Angesichts des Entschuldigungsgestammels gewann Anna allmählich ihre Souveränität zurück. Außerdem: Was meinte er mit »beeinflussen«? Wodurch hätte er sie denn beeinflussen sollen? Waschbär-Cola war zwar überteuert, galt aber nicht einmal im Ansatz als bewusstseinserweiternde Droge. Trotzdem nahm Anna einen großen Schluck des süßen, durch das viele Eis völlig verwässerten Getränks.

Ihre Neugier war geweckt, obwohl sie nicht glaubte, dass ausgerechnet dieser Habakuk, den es rein zufällig in ihr Leben gespült hatte, im wahrsten Sinne des Wortes, der sich obendrein Heinz nannte und der ausgerechnet Bratscher war, dass er einen Beitrag für ihren Text leisten konnte. Einen Beitrag, der ihr nicht nur den Text rettete, sondern ihr womöglich zur Story ihres Lebens verhalf.
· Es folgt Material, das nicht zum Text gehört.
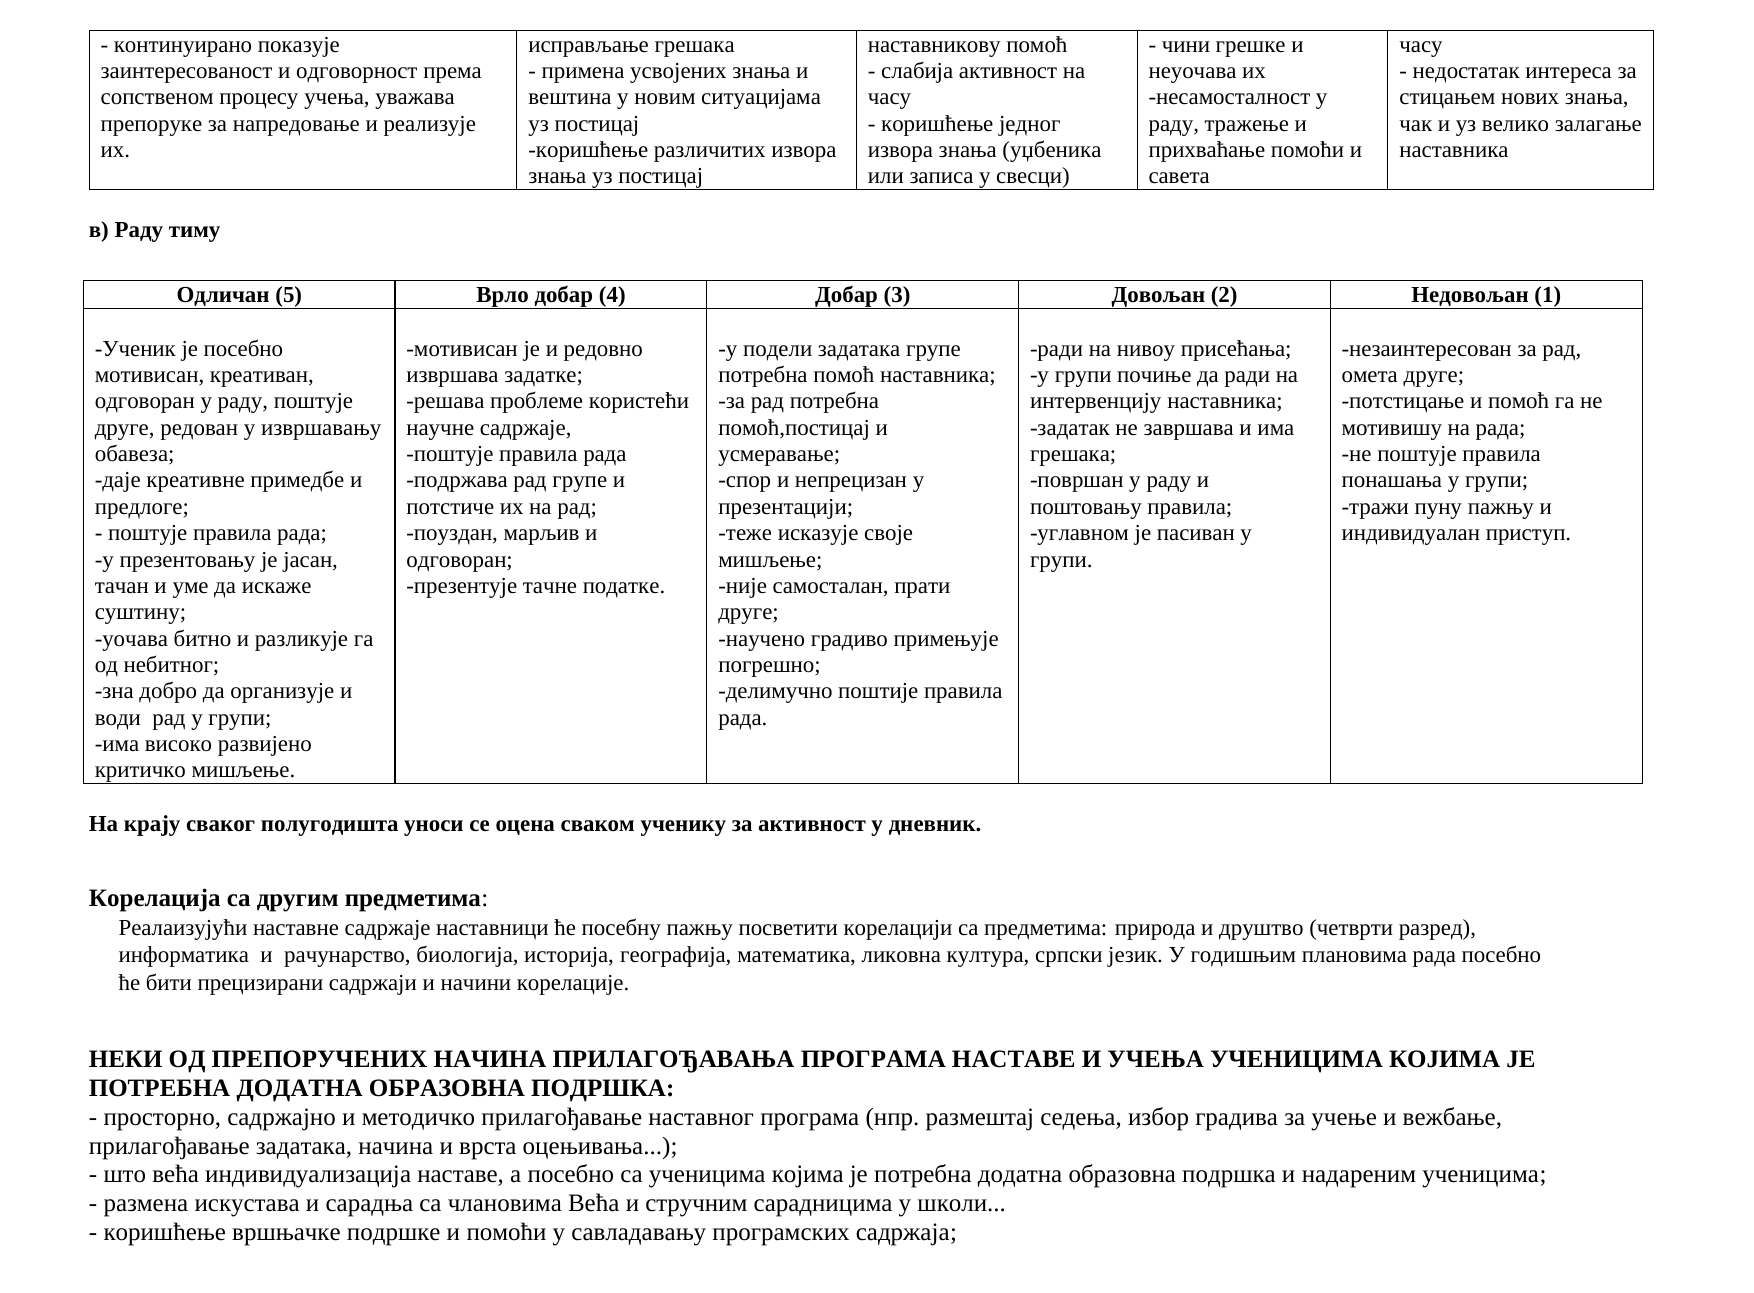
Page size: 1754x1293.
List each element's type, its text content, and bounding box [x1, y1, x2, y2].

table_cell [517, 31, 856, 189]
text НЕКИ ОД ПРЕПОРУЧЕНИХ НАЧИНА ПРИЛАГОЂАВАЊА ПРОГРАМА НАСТАВЕ И УЧЕЊА УЧЕНИЦИМА КОЈИМА ЈЕ ПОТРЕБНА ДОДАТНА ОБРАЗОВНА ПОДРШКА: [89, 1044, 1639, 1102]
text На крају сваког полугодишта уноси се оцена сваком ученику за активност у дневник. [89, 810, 1639, 837]
table_cell -у подели задатака групе потребна помоћ наставника; -за рад потребна помоћ,постицај и усмеравање; -спор и непрецизан у презентацији; -теже исказује своје мишљење; -није самосталан, прати друге; -научено градиво примењује погрешно; -делимучно поштије правила рада. [707, 309, 1018, 783]
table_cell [857, 31, 1137, 189]
subtitle Корелација са другим предметима: [89, 883, 1639, 912]
table_header Недовољан (1) [1331, 281, 1642, 307]
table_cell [1388, 31, 1653, 189]
text Реалаизујући наставне садржаје наставници ће посебну пажњу посветити корелацији са предметима: природа и друштво (четврти разред), информатика и рачунарство, биологија, историја, географија, математика, ликовна култура, српски језик. У годишњим плановима рада посебно ће бити прецизирани садржаји и начини корелације. [118, 913, 1559, 995]
table_header Добар (3) [707, 281, 1018, 307]
table_cell -ради на нивоу присећања; -у групи почиње да ради на интервенцију наставника; -задатак не завршава и има грешака; -површан у раду и поштовању правила; -углавном је пасиван у групи. [1019, 309, 1330, 783]
table_cell -незаинтересован за рад, омета друге; -потстицање и помоћ га не мотивишу на рада; -не поштује правила понашања у групи; -тражи пуну пажњу и индивидуалан приступ. [1331, 309, 1642, 783]
text в) Раду тиму [89, 216, 1639, 242]
text - размена искустава и сарадња са члановима Већа и стручним сарадницима у школи... [89, 1188, 1639, 1217]
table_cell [90, 31, 516, 189]
table_header Довољан (2) [1019, 281, 1330, 307]
text - коришћење вршњачке подршке и помоћи у савладавању програмских садржаја; [89, 1217, 1639, 1246]
table_header Врло добар (4) [396, 281, 706, 307]
text - просторно, садржајно и методичко прилагођавање наставног програма (нпр. размештај седења, избор градива за учење и вежбање, прилагођавање задатака, начина и врста оцењивања...); [89, 1102, 1639, 1159]
table_cell -мотивисан је и редовно извршава задатке; -решава проблеме користећи научне садржаје, -поштује правила рада -подржава рад групе и потстиче их на рад; -поуздан, марљив и одговоран; -презентује тачне податке. [396, 309, 706, 783]
text - што већа индивидуализација наставе, а посебно са ученицима којима је потребна додатна образовна подршка и надареним ученицима; [89, 1159, 1639, 1188]
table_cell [1138, 31, 1387, 189]
table_cell -Ученик је посебно мотивисан, креативан, одговоран у раду, поштује друге, редован у извршавању обавеза; -даје креативне примедбе и предлоге; - поштује правила рада; -у презентовању је јасан, тачан и уме да искаже суштину; -уочава битно и разликује га од небитног; -зна добро да организује и води рад у групи; -има високо развијено критичко мишљење. [84, 309, 394, 783]
table_header Одличан (5) [84, 281, 394, 307]
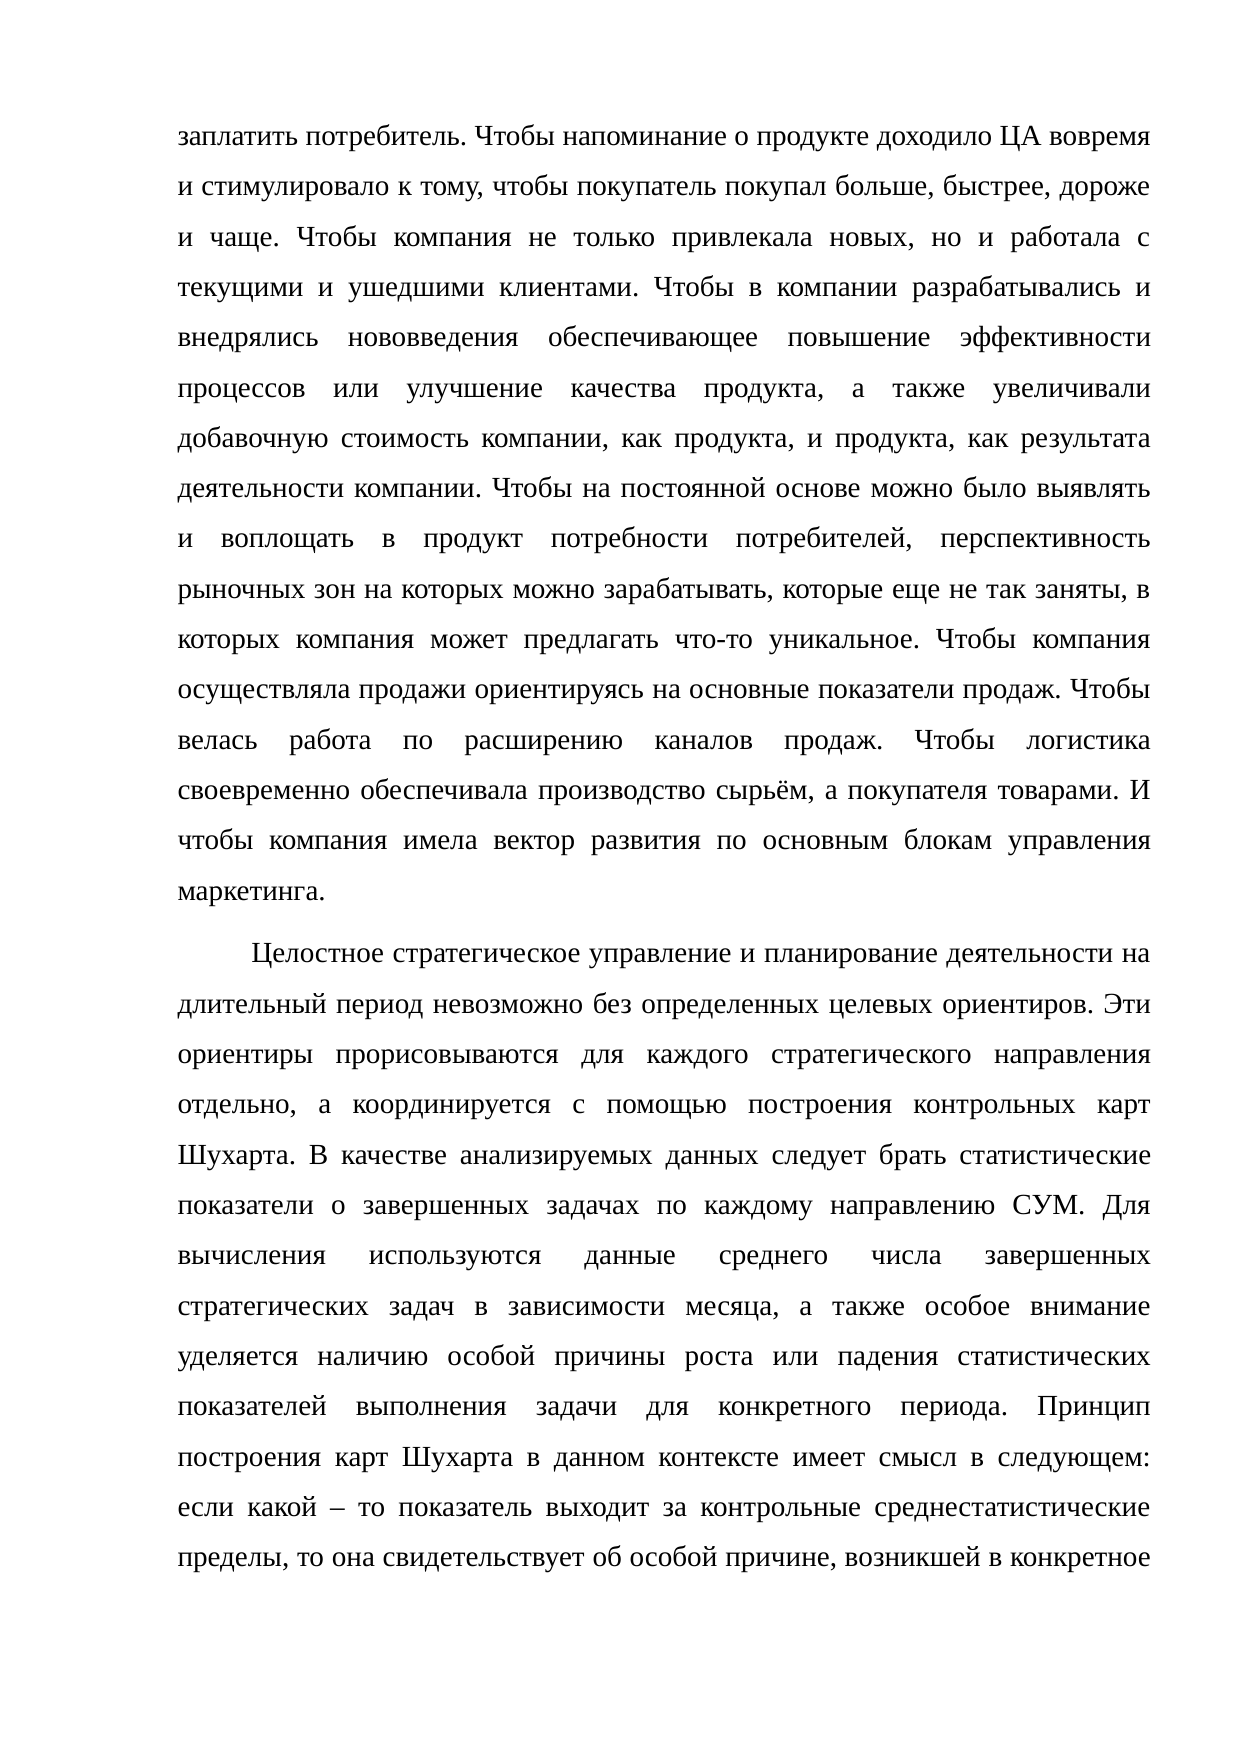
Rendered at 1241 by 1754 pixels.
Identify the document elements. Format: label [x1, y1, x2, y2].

text [177, 118, 1152, 906]
text [177, 936, 1152, 1573]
Nein, das glaubte sie nicht. Aber zumindest weckte Habakuks konspirative Beschwichtigung ihr voyeuristisches Interesse. Brausewind zögerte, ihr etwas mitzuteilen. Es würde keinesfalls schaden, dieses Etwas anzuhören, unterhaltsam wäre es allemal. Auf eine halbe Stunde kam es auch nicht mehr an. Und Kramer konnte sie jetzt sogar sagen, sie recherchiere in Experten­kreisen. Wäre nur blöd, wenn der dann wissen wollte, um wen es sich bei diesen Experten handelte. Um den Bratscher Habakuk C. Brausewind – Kramer würde meinen, sie veräppelte ihn. Doch das war inzwischen relativ wurscht.

Ob es am Zuckergehalt des Getränks lag oder doch an der Neugier darauf, was Habakuk mitzuteilen hatte? Annas Lebensgeister waren jedenfalls samt und sonders präsent und brachten sie dazu, Habakuk zu beschwichtigen. Egal, was sie jetzt hören werde, sie werde sich keinesfalls beeinflussen lassen. Außerdem sei noch nicht entschieden, ob sie darüber schreiben werde. Immerhin – da habe er völlig recht – könne man hierüber keine gewöhnliche Konzertkritik schreiben. Der Gedanke, dass die Story inzwischen gar nicht mehr ihre Story sein könnte, kam Anna erst in diesem Moment. Er gefiel ihr noch weniger als alles bisher Gedachte. Er setzte weitere Kämpferenergien frei, die das Nahziel verfolgten, zu erfahren, was Habakuk wusste. An dessen Integrität zweifelte sie aus einem merkwürdigen Selbsterhaltungstrieb heraus längst nicht mehr.